On the southern slope of the ridge, along the trail from Robbinsville to Valley river, in Cherokee county, North Carolina, are the remains of a number of stone cairns. The piles are leveled now, but thirty years ago the stones were still heaped up into pyramids, to which every Cherokee who passed added a stone. According to the tradition these piles marked the graves of a number of women and children of the tribe who were surprised and killed on the spot by a raiding party of the Iroquois shortly before the final peace between the two Nations. As soon as the news was brought to the settlements on Hiwassee and Cheowa a party was made under Tâle'tanigi'skï, "Hemp-carrier," to follow and take vengeance on the enemy. Among others of the party was the father of the noted chief Tsunu'lähûñ'skï, or Junaluska, who (Junaluska) died on Cheowa about 1855.

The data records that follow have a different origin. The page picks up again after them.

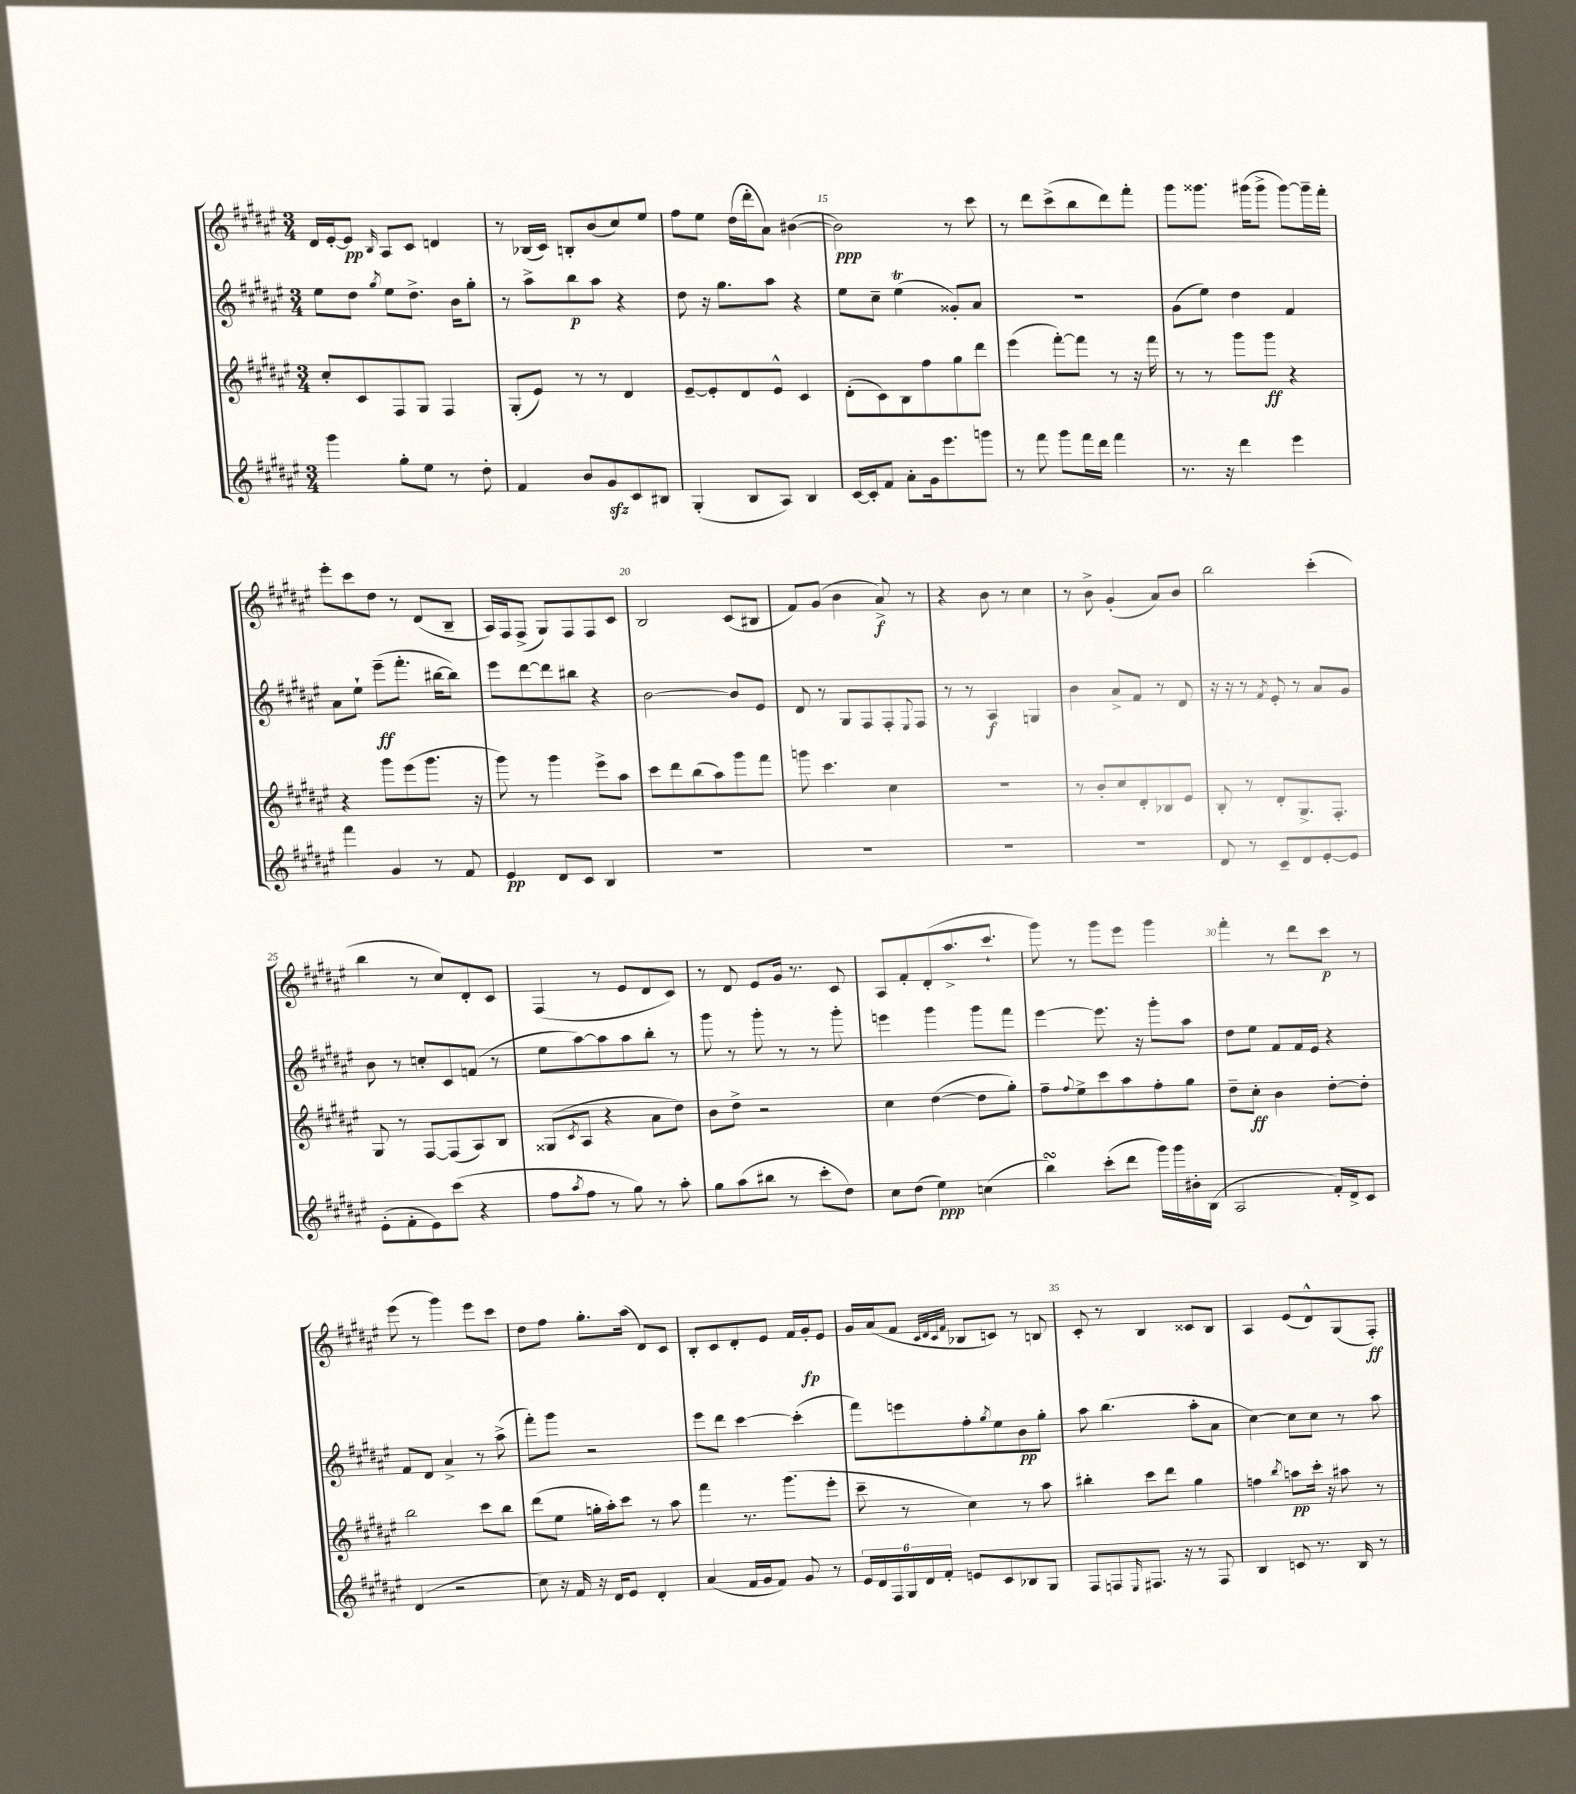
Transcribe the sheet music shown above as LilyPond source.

<<
\new StaffGroup <<
\new Staff = "s0" {
    \clef treble \key fis \major \numericTimeSignature \time 3/4
    dis'16 eis'16~-. eis'8\pp \grace { b16 } ais8 cis'8 d'4 |
    r8 bes16( cis'16) b8-. b'8( cis''8) eis''8 |
    fis''8 eis''8 dis''16( dis'''16-. ais'8) bis'4~( |
    bis'2\ppp) r8 cis'''8 |
    r8 dis'''8 cis'''8->( b''8 dis'''8) fis'''8-. |
    gis'''8 gisis'''8. gis'''16( gis'''8-> gis'''8~) gis'''16-- fis'''16-. |
    eis'''8-. cis'''8 dis''8 r8 dis'8( b8-- |
    ais16) fis16 fis8->( gis8) fis8 fis8 cis'8 |
    b2 cis'8( bis8 |
    fis'8) gis'8( b'4 ais'8->\f) r8 |
    r4 b'8 r8 cis''4 |
    r8 b'8-> gis'4-.( ais'8) b'8 |
    b''2 cis'''4-.( |
    b''4 r8 cis''8) dis'8-. cis'8 |
    fis4( r8 eis'8 dis'8 cis'8) |
    r8 dis'8 eis'8 gis'16 r8. cis'8 |
    ais8 fis'8-. dis'8-.( ais''8.-> cis'''8.-! |
    gis'''8) r8 gis'''8 eis'''8 gis'''4 |
    fis'''4-. r8 dis'''8 cis'''8\p r8 |
    eis'''8( r8 gis'''4) eis'''8 cis'''8 |
    dis''8 fis''8 gis''8.-. ais''16( dis'8) cis'8 |
    b8-. cis'8 dis'8-. eis'8 fis'16 gis'16-.\fp eis'8 |
    gis'16 ais'16( fis'8 \grace { cis'32 dis'32 cis'32 fis'32 } bes8 c'8) r8 b8 |
    cis'8-. r8 b4 cisis'8 b8 |
    ais4 eis'8( dis'8-^) gis8( fis8-.\ff) \bar "|." |
}
\new Staff = "s1" {
    \clef treble \key fis \major \numericTimeSignature \time 3/4
    eis''8 dis''8 \acciaccatura { gis''8 } eis''8 dis''8.-> b'16 gis''8-. |
    r8 ais''8-> b''8\p ais''8 r4 |
    dis''8 r16 gis''8. ais''8 r4 |
    eis''8 cis''8-- eis''4\trill( gisis'8-.) ais'8 |
    R2. |
    gis'8( eis''8) dis''4 fis'4 |
    ais'8 eis''8-! eis'''8--\ff( fis'''8.-. bis''16~ bis''8) |
    eis'''8 dis'''8~ dis'''8 bis''8 r4 |
    b'2~ b'8 eis'8 |
    dis'8 r8 gis8 fis8 fis8-. \appoggiatura { eis8 } fis8 |
    r8 r8 ais4\f g4 |
    b'4 ais'8-> fis'8 r8 dis'8 |
    r16 r16 r8 \acciaccatura { fis'8 } eis'8-. r8 ais'8 gis'8 |
    b'8 r8 c''8-. cis'8 f'8( r8 |
    eis''8 ais''8~) ais''8 ais''8 b''8-. r8 |
    gis'''8 r8 gis'''8-. r8 r8 gis'''8-. |
    e'''4 gis'''4 gis'''8 fis'''8 |
    eis'''4~ eis'''8. r16 gis'''8-. ais''8 |
    dis''8 eis''8 fis'8 fis'16 eis'16 r4 |
    fis'8 dis'8 ais'4-> r8 ais''8->( |
    fis'''8-.) gis'''8 r2 |
    eis'''8 dis'''8 cis'''4~ cis'''4-.( |
    fis'''8) e'''8 fis''8-. \acciaccatura { gis''8 } eis''8 b'8\pp gis''8-. |
    ais''8 b''4.( ais''8-. ais'8 |
    cis''4~) cis''8 cis''8 r8 ais''8 \bar "|." |
}
\new Staff = "s2" {
    \clef treble \key fis \major \numericTimeSignature \time 3/4
    cis''8-. cis'8 fis8 gis8 fis4 |
    gis8-.( eis'8) r8 r8 dis'4 |
    eis'8~-- eis'8-. dis'8 eis'8-^ cis'4 |
    dis'8-.( cis'8) b8 fis''8 gis''8 dis'''8 |
    eis'''4( fis'''8~-.) fis'''8 r8 r16 fis'''16 |
    r8 r8 gis'''8 gis'''8\ff r4 |
    r4 gis'''8 eis'''8( gis'''8. r16 |
    gis'''8) r8 gis'''4 eis'''8-> ais''8 |
    cis'''8 dis'''8 b''8( ais''8) gis'''8 fis'''8 |
    g'''8 cis'''4. cis''4 |
    R2. |
    r8 b'8-. cis''8 dis'8-. bes8 eis'8 |
    b8-. r8 dis'8-. gis8.-> fis8.-. |
    gis8 r8 fis8~ fis8( ais8) b8 |
    gisis8( \acciaccatura { cis'8 } ais8 r4 ais'8 dis''8) |
    b'8 dis''8-> r2 |
    cis''4 dis''4~( dis''8 gis''8-.) |
    fis''8-- \appoggiatura { fis''8 } eis''8-> cis'''8 ais''8 fis''8-. gis''8 |
    dis''8-- cis''8-.\ff b'4 dis''8~-. dis''8-. |
    b''2 cis'''8 b''8 |
    dis'''8( eis''8 g''16-. ais''16-.) cis'''8 r8 ais''8 |
    fis'''4 r8. gis'''8.( eis'''8-. |
    cis'''8-- r8 cis''4) r8 ais''8 |
    bis''4-. cis'''8 dis'''8 gis''4 |
    f''4 \acciaccatura { b''8 } a''8\pp cis'''16-. r16 ais''8 r8 \bar "|." |
}
\new Staff = "s3" {
    \clef treble \key fis \major \numericTimeSignature \time 3/4
    gis'''4 gis''8-. eis''8 r8 dis''8-. |
    fis'4 b'8 gis'8\sfz cis'8 bis8 |
    gis4-.( b8 ais8) b4 |
    cis'16~ cis'16-. fis'8 ais'8-. gis'16 eis'''8. g'''8 |
    r8 fis'''8 gis'''8 fis'''16 dis'''16 fis'''4 |
    r8. r16 dis'''4 eis'''4 |
    fis'''4 gis'4 r8 fis'8 |
    eis'4\pp dis'8 cis'8 b4 |
    R2. |
    R2. |
    R2. |
    R2. |
    dis'8 r8 cis'8-- dis'8 eis'8~-. eis'8 |
    eis'8-.( fis'8-. eis'8) cis'''8( r4 |
    fis''8 \acciaccatura { ais''8 } fis''8 r8 gis''8) r8 ais''8-. |
    gis''8 ais''8( bis''8 r8 cis'''8-. dis''8) |
    cis''8 dis''8( eis''4\ppp) c''4( |
    b''4\turn) cis'''8-.( dis'''8 gis'''16) gis'''16 bis'16-. b16( |
    ais2 fis'16-.) dis'16-> cis'8 |
    dis'4( r2 |
    cis''8) r16 fis'16 r16 dis'16 eis'8 dis'4-. |
    ais'4( fis'16 gis'16 fis'8) gis'8 r8 |
    \tuplet 6/4 { eis'16 dis'16 fis16 gis16 dis'16 fis'16-. } e'8 cis'8 bes8 gis8 |
    fis8 f8 \grace { eis16 } fis8. r16 r8 fis8 |
    b4 c'8 r8. b16 r8 \bar "|." |
}
>>
>>
\layout { \context { \Score currentBarNumber = #12 \override BarNumber.break-visibility = ##(#f #t #t) barNumberVisibility = #(every-nth-bar-number-visible 5) } }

For days they followed the trail of the Iroquois across the Great Smoky mountains, through forests and over rivers, until they finally tracked them to their very town in the far northern Seneca country. On the way they met another war party headed for the south, and the Cherokee killed them all and took their scalps. When they came near the Seneca town it was almost night, and they heard shouts in the townhouse, where the women were dancing over the fresh Cherokee scalps. The avengers hid themselves near the spring, and as the dancers came down to drink the Cherokee silently killed one and another until they had counted as many scalps as had been taken on Cheowa, and still the dancers in the townhouse never thought that enemies were near. Then said the Cherokee leader, "We have covered the scalps of our women and children. Shall we go home now like cowards, or shall we raise the war whoop and let the Seneca know that we are men?" "Let them come, if they will," said his men; and they raised the scalp yell of the Cherokee. At once there was an answering shout from the townhouse, and the dance came to a sudden stop. The Seneca warriors swarmed out with ready gun and hatchet, but the nimble Cherokee were off and away. There was a hot pursuit in the darkness, but the Cherokee knew the trails and were light and active
runners, and managed to get away with the loss of only a single man. The rest got home safely, and the people were so well pleased with Hemp-carrier's bravery and success that they gave him seven wives.